---------- INFORMATION GIVEN ----------

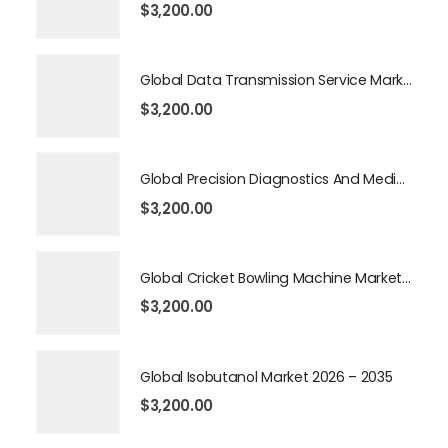
$
3,200.00
Global Data Transmission Service Market 2026 – 2035
$
3,200.00
Global Precision Diagnostics And Medicine Market 2026 – 2035
$
3,200.00
Global Cricket Bowling Machine Market 2026 – 2035
$
3,200.00
Global Isobutanol Market 2026 – 2035
$
3,200.00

----------

- _ACTIVITY_:
Copy out the text of the items above, changing every "Global" to "Worldwide" and keeping everything else the same. Leave the pictures out of your answer.

- _SOLUTION FOR THIS PROBLEM_:
$
3,200.00
Worldwide Data Transmission Service Market 2026 – 2035
$
3,200.00
Worldwide Precision Diagnostics And Medicine Market 2026 – 2035
$
3,200.00
Worldwide Cricket Bowling Machine Market 2026 – 2035
$
3,200.00
Worldwide Isobutanol Market 2026 – 2035
$
3,200.00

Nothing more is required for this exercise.